WeeklyWorker

24.10.2013

Still clinging on

Silvio Berlusconi - master of avoiding his comeuppance

Former prime minister Silvio Berlusconi was banned from holding public office for two years on October 18. However, it cannot be ruled out that he might make another attempt within the next few months to precipitate a general election before the ban comes into effect. Although the ruling was confirmed by the Milanese court of appeal, he still has the right to take that appeal to the Cassazione (supreme court), which he might exercise purely in order to postpone the implementation of the penalty.

On August 1 the Cassazione had ruled that the Milanese appeal court’s original five-year ban was excessive, since the nominal prison sentence was only four years, and sent the question back to the lower court, with a recommendation of a ban of between one and three years. Obviously then, the Cassazione would regard a two-year ban, which falls right in the middle of its recommended range, as appropriate, and so from a strictly legal point of view a further appeal would be pointless.

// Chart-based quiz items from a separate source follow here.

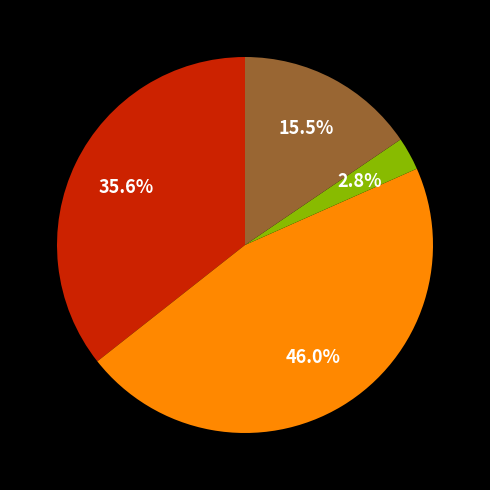

Is there a majority slice in this chart?

No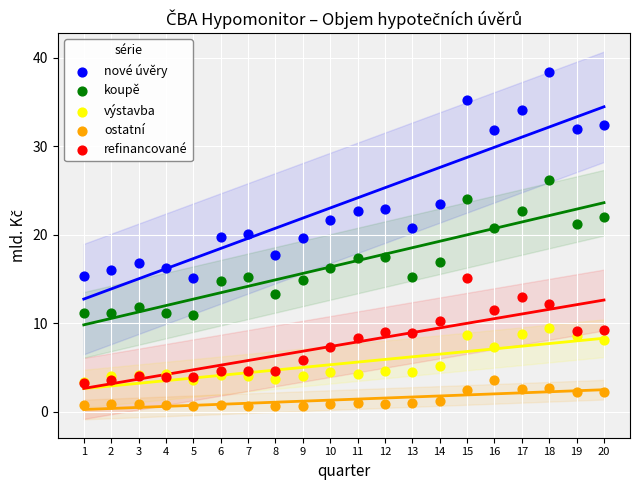

What are all the series names shown in the legend?

nové úvěry, koupě, výstavba, ostatní, refinancované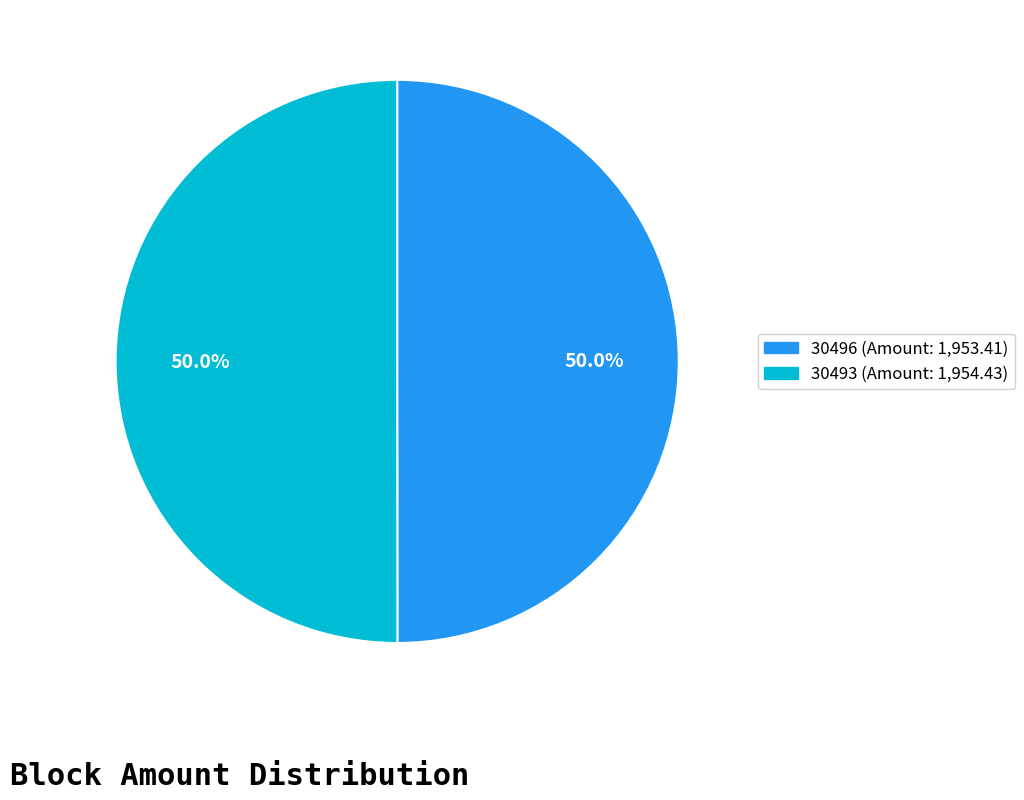

How many slices are in this pie chart?

2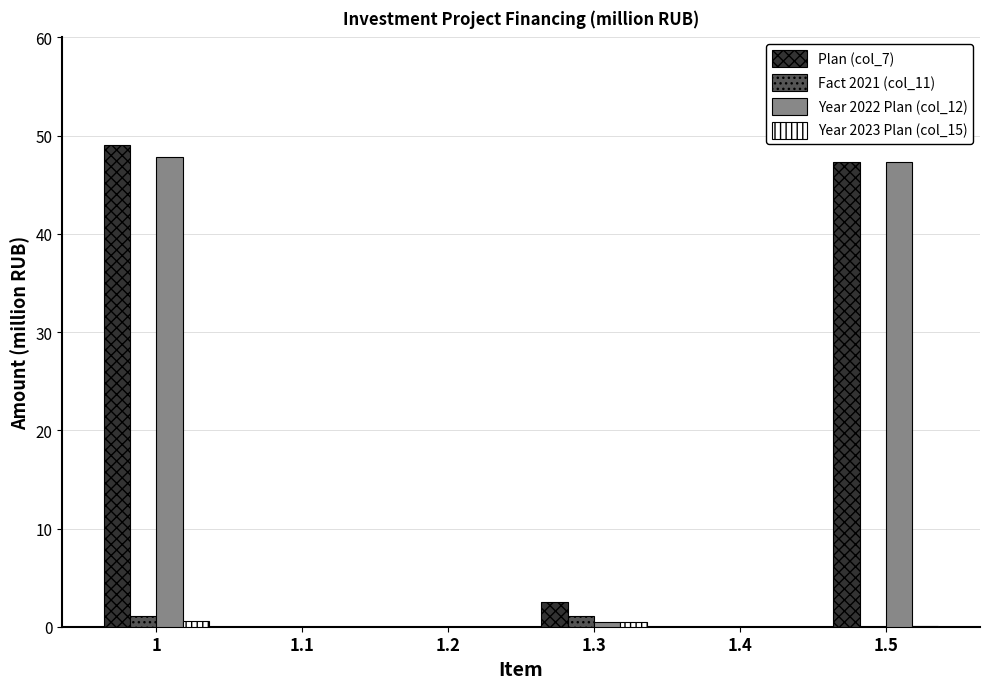

Which series changed the most between 1 and 1.2?

Plan (col_7)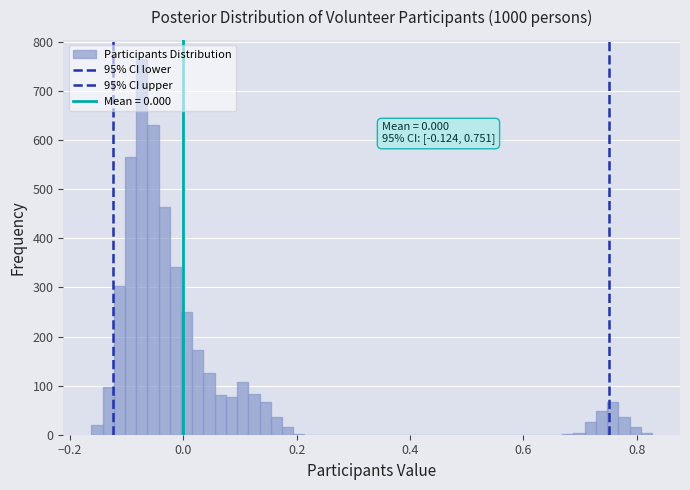

Around what value on the x-axis is the tallest bar? Give the approximate position of its centre, as read against the axis.

-0.08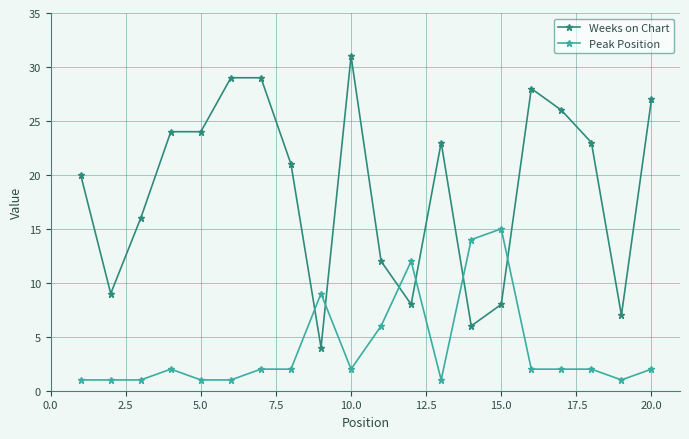

Which series has the largest total across all categories?

Weeks on Chart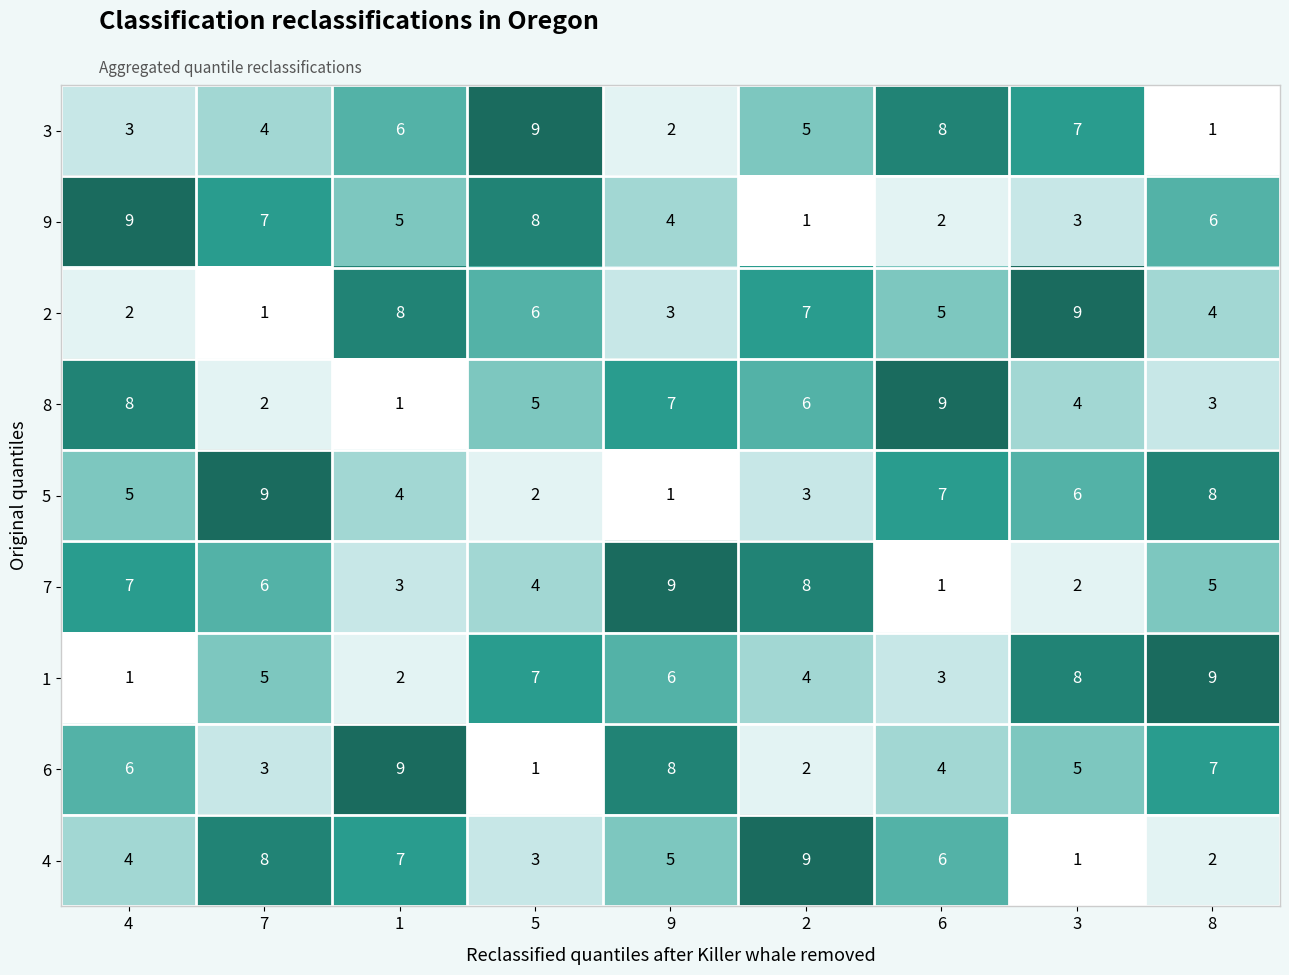

Rank the series at 9 from lowest to highest value.

5, 3, 2, 9, 4, 1, 8, 6, 7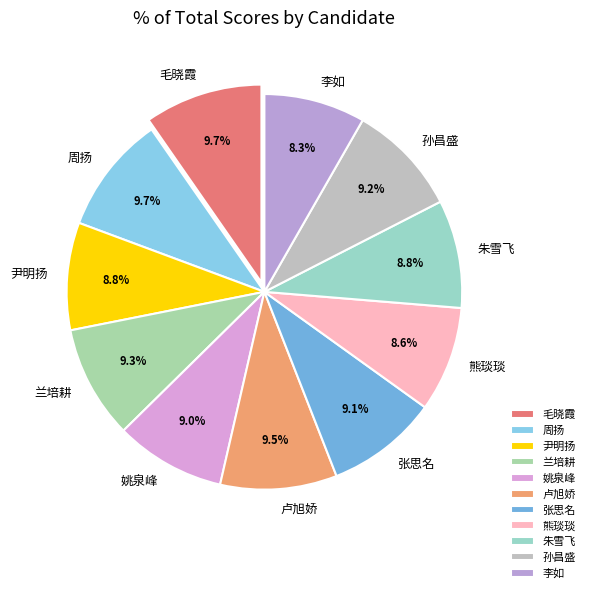

True or false: 毛晓霞 accounts for 15% of the total.

False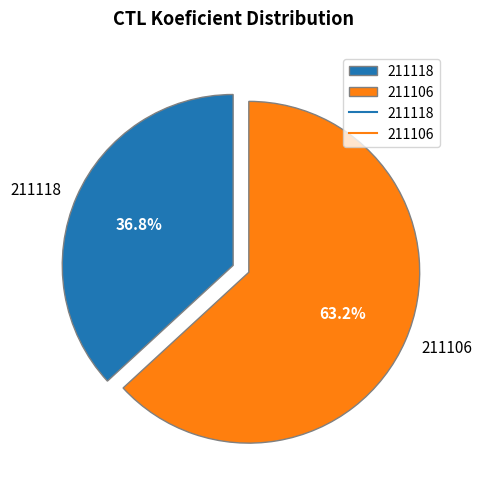

To the nearest percent, what is the difference between the largest and smallest slice percentages?

26%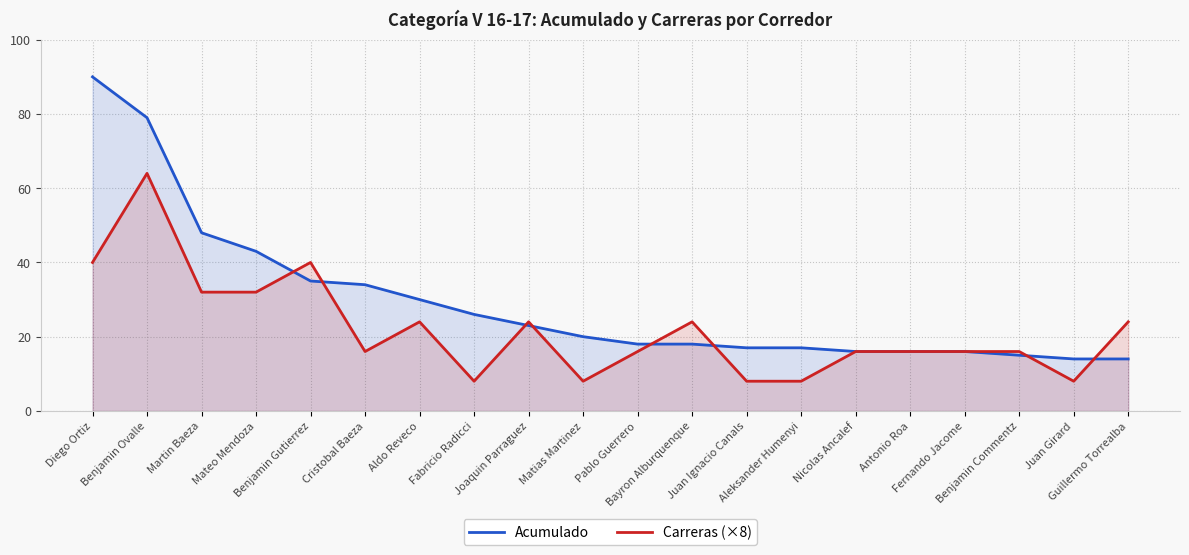

Where do Carreras (×8) and Acumulado first cross each other?

Mateo Mendoza and Benjamin Gutierrez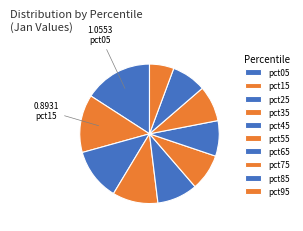

How many segments does this pie chart have?

10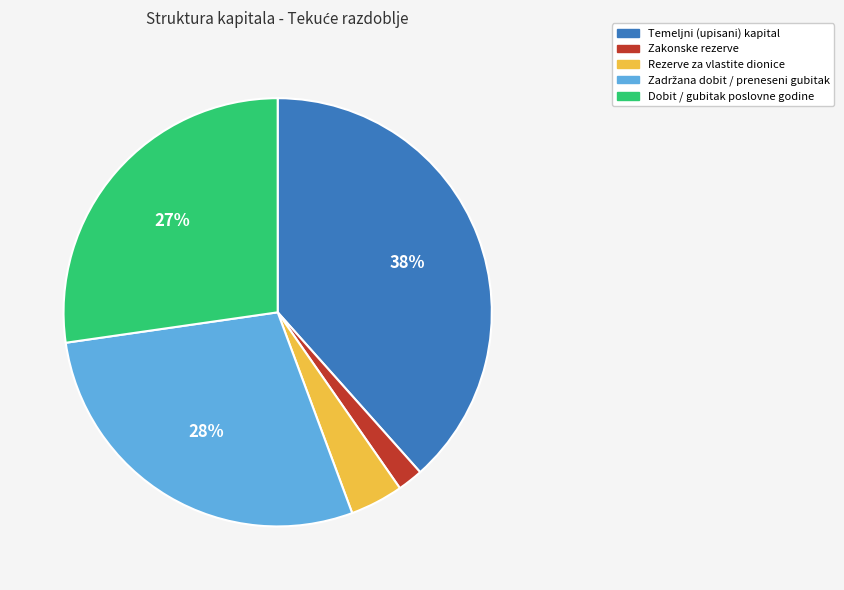

Do Zakonske rezerve and Temeljni (upisani) kapital together represent more than half of the pie?

No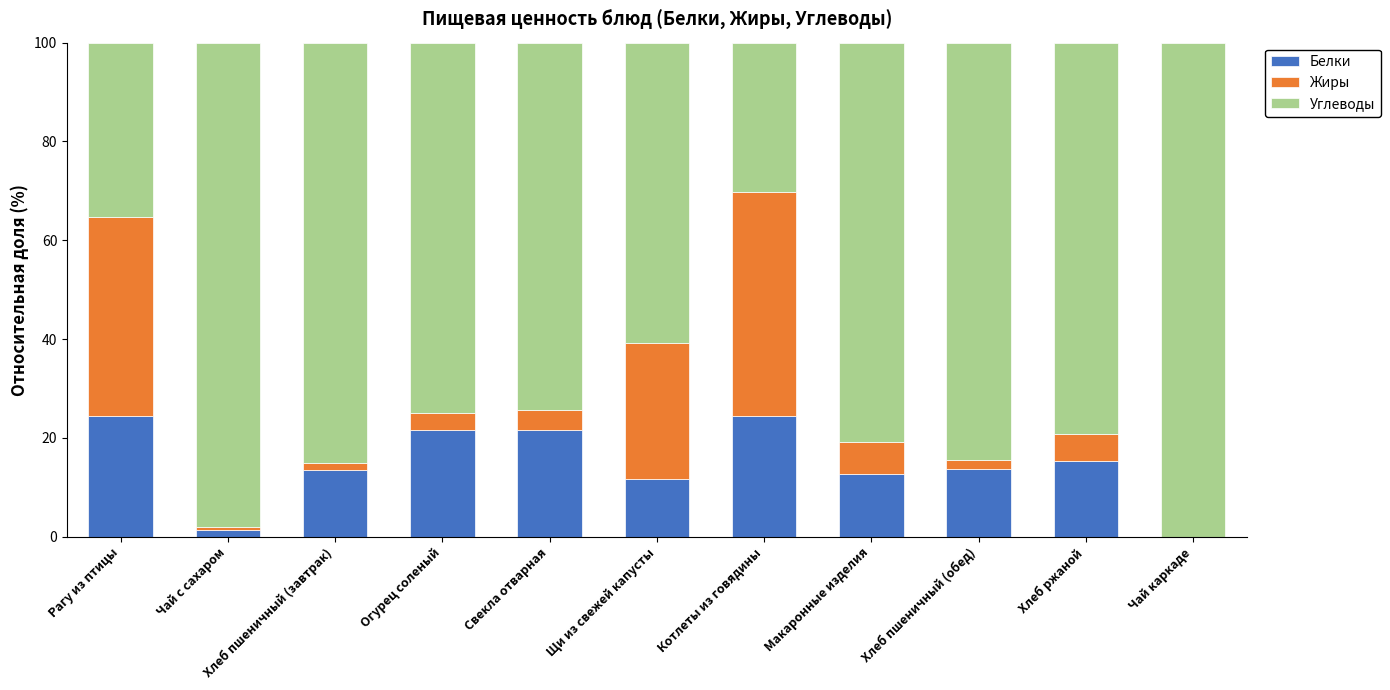

What is the total value across all series at Котлеты из говядины?

100.0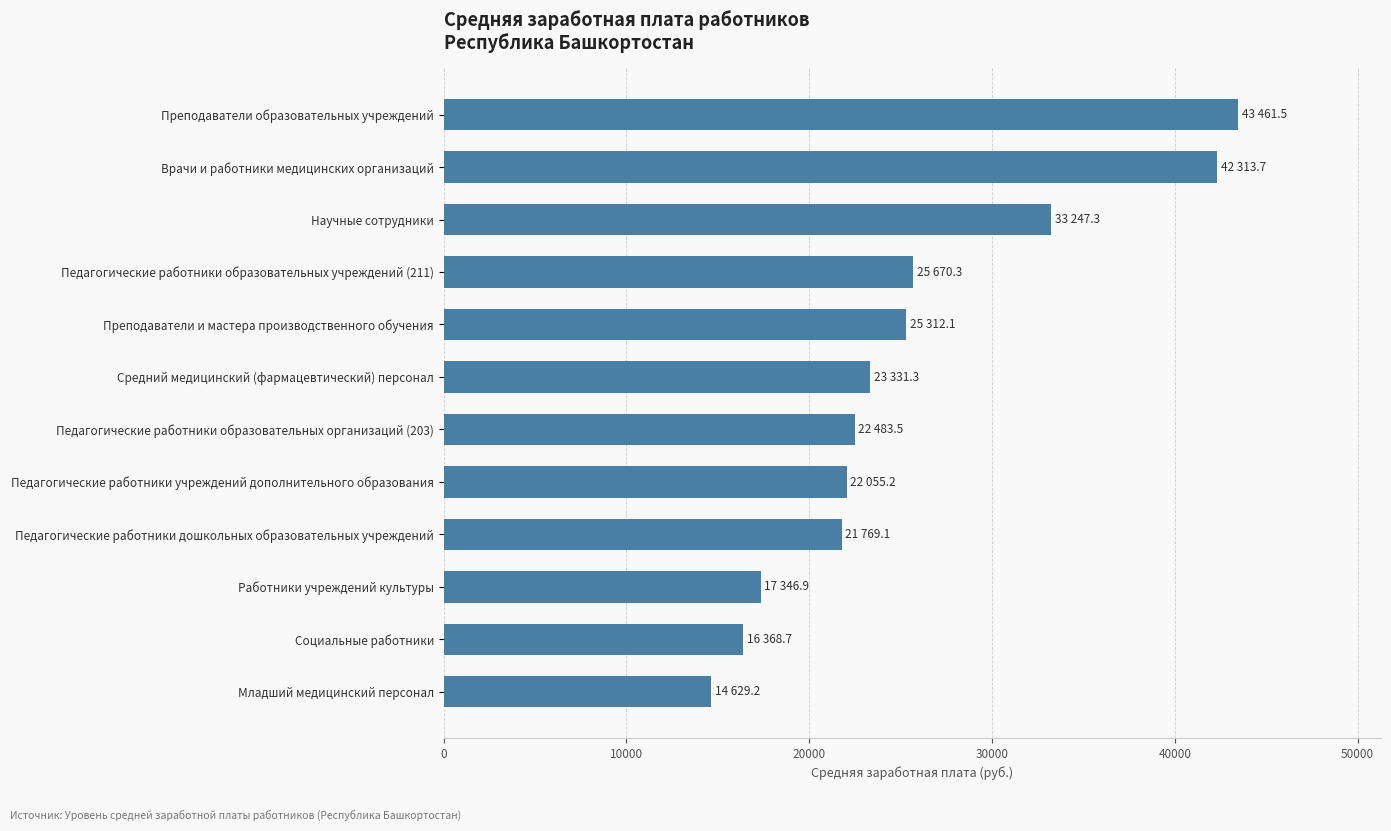

What is the difference between the values at Педагогические работники образовательных учреждений (211) and Педагогические работники образовательных организаций (203)?

3186.8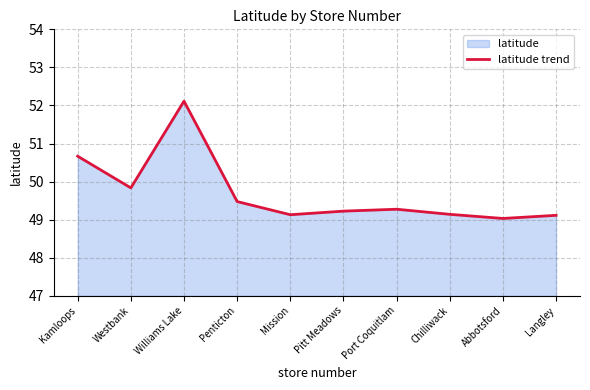

Is it true that the value at Langley is 49.1?

True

The Senate committee on elections has already recommended Berlusconi’s expulsion from the Senate under the Severino anti-corruption law, which imposes a longer ban of six years on anybody convicted of a criminal offence that carries a hypothetical penalty of more than two years’ imprisonment. So far, however, the Senate itself has not voted on his expulsion and Berlusconi is seeking to delay this as long as possible. He is also demanding a secret vote on the question, which he hopes would increase the chance of senators outside the PdL voting to save him. They might do this either because of an acceptance of bribes from the fraudster or, in the case of M5S, as a means of discrediting the PD. Some claim that the M5S would mislead voters into believing that the PD had repeated the same behaviour that in April saw 101 PD grand electors fail to vote for Romano Prodi in the presidential contest.

Berlusconi’s decision to opt to carry out community service rather than accept house arrest, whilst amounting to a tacit admission of the guilt he always denies, also has the effect of further delaying any penalty being imposed on him. House arrest as the default penalty would have started on October 15 if he had not opted for the alternative. The court now has to decide whether to accept or reject the community service option, but a backlog of other cases, involving petty criminals of no celebrity, means that Berlusconi will have to wait months for the judges to come to any conclusion on whether ultimately to allow him the relative freedom of community service or enforce the harsher conditions imposed by house arrest.

Regular readers will note that endless delays on any pretext have been fundamental to the approach taken by Berlusconi and his lawyers to any criminal proceedings in which he has been involved.